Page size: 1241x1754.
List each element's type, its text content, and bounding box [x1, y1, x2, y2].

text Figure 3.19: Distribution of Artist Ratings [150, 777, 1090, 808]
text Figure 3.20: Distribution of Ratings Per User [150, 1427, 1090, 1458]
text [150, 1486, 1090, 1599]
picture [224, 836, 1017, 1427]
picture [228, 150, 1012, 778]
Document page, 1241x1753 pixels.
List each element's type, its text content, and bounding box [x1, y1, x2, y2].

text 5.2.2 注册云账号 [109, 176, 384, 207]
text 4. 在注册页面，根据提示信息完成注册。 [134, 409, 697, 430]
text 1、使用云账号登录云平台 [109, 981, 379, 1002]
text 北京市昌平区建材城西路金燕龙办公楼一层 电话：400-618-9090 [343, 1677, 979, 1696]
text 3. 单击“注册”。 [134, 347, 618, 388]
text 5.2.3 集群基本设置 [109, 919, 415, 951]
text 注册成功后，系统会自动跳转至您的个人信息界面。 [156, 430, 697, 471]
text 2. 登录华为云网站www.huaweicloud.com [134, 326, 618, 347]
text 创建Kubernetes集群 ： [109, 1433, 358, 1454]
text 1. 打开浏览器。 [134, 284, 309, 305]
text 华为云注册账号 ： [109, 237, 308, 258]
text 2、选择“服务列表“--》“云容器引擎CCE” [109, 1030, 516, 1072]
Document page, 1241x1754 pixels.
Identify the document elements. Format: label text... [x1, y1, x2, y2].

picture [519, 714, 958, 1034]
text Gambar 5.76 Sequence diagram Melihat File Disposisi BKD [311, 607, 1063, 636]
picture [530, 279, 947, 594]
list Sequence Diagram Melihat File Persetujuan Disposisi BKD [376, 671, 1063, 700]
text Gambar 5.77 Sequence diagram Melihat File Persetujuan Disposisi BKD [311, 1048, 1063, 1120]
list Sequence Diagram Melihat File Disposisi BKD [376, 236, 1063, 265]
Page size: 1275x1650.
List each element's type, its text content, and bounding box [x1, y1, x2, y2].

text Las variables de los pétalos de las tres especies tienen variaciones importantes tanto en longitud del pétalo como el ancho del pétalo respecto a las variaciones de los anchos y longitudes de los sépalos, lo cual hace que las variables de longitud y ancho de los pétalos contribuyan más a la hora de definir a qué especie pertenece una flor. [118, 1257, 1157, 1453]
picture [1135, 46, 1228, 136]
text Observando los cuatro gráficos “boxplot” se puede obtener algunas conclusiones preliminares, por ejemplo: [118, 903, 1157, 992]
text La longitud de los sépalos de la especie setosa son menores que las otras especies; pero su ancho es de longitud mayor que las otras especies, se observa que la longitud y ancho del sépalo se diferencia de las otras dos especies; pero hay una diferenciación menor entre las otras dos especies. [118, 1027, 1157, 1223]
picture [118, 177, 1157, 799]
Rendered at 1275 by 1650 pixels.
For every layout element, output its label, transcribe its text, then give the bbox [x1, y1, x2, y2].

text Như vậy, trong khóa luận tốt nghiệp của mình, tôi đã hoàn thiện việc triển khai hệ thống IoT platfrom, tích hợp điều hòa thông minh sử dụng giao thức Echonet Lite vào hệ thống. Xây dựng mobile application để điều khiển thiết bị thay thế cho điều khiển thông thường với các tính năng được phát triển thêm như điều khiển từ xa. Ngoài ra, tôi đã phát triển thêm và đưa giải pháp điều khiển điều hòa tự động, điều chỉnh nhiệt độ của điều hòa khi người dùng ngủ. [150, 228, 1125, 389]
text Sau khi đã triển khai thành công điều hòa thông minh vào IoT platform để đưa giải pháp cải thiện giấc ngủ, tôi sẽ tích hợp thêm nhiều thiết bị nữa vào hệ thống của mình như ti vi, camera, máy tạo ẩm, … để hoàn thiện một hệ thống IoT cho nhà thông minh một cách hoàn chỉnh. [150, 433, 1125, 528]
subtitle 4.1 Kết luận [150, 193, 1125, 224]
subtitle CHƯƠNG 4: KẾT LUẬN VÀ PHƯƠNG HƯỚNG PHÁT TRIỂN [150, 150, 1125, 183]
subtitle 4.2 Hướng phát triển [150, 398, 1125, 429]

What is needed —
A verbatim version of the complete listing above is to be returned.

Solved problem —
Page size: 1241x1754.
List each element's type, its text content, and bounding box [x1, y1, x2, y2].

text Figure 3.19: Distribution of Artist Ratings [150, 777, 1090, 808]
text Figure 3.20: Distribution of Ratings Per User [150, 1427, 1090, 1458]
text [150, 1486, 1090, 1599]
picture [224, 836, 1017, 1427]
picture [228, 150, 1012, 778]
Document page, 1241x1753 pixels.
List each element's type, its text content, and bounding box [x1, y1, x2, y2].

text 5.2.2 注册云账号 [109, 176, 384, 207]
text 4. 在注册页面，根据提示信息完成注册。 [134, 409, 697, 430]
text 1、使用云账号登录云平台 [109, 981, 379, 1002]
text 北京市昌平区建材城西路金燕龙办公楼一层 电话：400-618-9090 [343, 1677, 979, 1696]
text 3. 单击“注册”。 [134, 347, 618, 388]
text 5.2.3 集群基本设置 [109, 919, 415, 951]
text 注册成功后，系统会自动跳转至您的个人信息界面。 [156, 430, 697, 471]
text 2. 登录华为云网站www.huaweicloud.com [134, 326, 618, 347]
text 创建Kubernetes集群 ： [109, 1433, 358, 1454]
text 1. 打开浏览器。 [134, 284, 309, 305]
text 华为云注册账号 ： [109, 237, 308, 258]
text 2、选择“服务列表“--》“云容器引擎CCE” [109, 1030, 516, 1072]
Document page, 1241x1754 pixels.
Identify the document elements. Format: label text... [x1, y1, x2, y2].

picture [519, 714, 958, 1034]
text Gambar 5.76 Sequence diagram Melihat File Disposisi BKD [311, 607, 1063, 636]
picture [530, 279, 947, 594]
list Sequence Diagram Melihat File Persetujuan Disposisi BKD [376, 671, 1063, 700]
text Gambar 5.77 Sequence diagram Melihat File Persetujuan Disposisi BKD [311, 1048, 1063, 1120]
list Sequence Diagram Melihat File Disposisi BKD [376, 236, 1063, 265]
Page size: 1275x1650.
List each element's type, its text content, and bounding box [x1, y1, x2, y2].

text Las variables de los pétalos de las tres especies tienen variaciones importantes tanto en longitud del pétalo como el ancho del pétalo respecto a las variaciones de los anchos y longitudes de los sépalos, lo cual hace que las variables de longitud y ancho de los pétalos contribuyan más a la hora de definir a qué especie pertenece una flor. [118, 1257, 1157, 1453]
picture [1135, 46, 1228, 136]
text Observando los cuatro gráficos “boxplot” se puede obtener algunas conclusiones preliminares, por ejemplo: [118, 903, 1157, 992]
text La longitud de los sépalos de la especie setosa son menores que las otras especies; pero su ancho es de longitud mayor que las otras especies, se observa que la longitud y ancho del sépalo se diferencia de las otras dos especies; pero hay una diferenciación menor entre las otras dos especies. [118, 1027, 1157, 1223]
picture [118, 177, 1157, 799]
Rendered at 1275 by 1650 pixels.
For every layout element, output its label, transcribe its text, then give the bbox [x1, y1, x2, y2].

text Như vậy, trong khóa luận tốt nghiệp của mình, tôi đã hoàn thiện việc triển khai hệ thống IoT platfrom, tích hợp điều hòa thông minh sử dụng giao thức Echonet Lite vào hệ thống. Xây dựng mobile application để điều khiển thiết bị thay thế cho điều khiển thông thường với các tính năng được phát triển thêm như điều khiển từ xa. Ngoài ra, tôi đã phát triển thêm và đưa giải pháp điều khiển điều hòa tự động, điều chỉnh nhiệt độ của điều hòa khi người dùng ngủ. [150, 228, 1125, 389]
text Sau khi đã triển khai thành công điều hòa thông minh vào IoT platform để đưa giải pháp cải thiện giấc ngủ, tôi sẽ tích hợp thêm nhiều thiết bị nữa vào hệ thống của mình như ti vi, camera, máy tạo ẩm, … để hoàn thiện một hệ thống IoT cho nhà thông minh một cách hoàn chỉnh. [150, 433, 1125, 528]
subtitle 4.1 Kết luận [150, 193, 1125, 224]
subtitle CHƯƠNG 4: KẾT LUẬN VÀ PHƯƠNG HƯỚNG PHÁT TRIỂN [150, 150, 1125, 183]
subtitle 4.2 Hướng phát triển [150, 398, 1125, 429]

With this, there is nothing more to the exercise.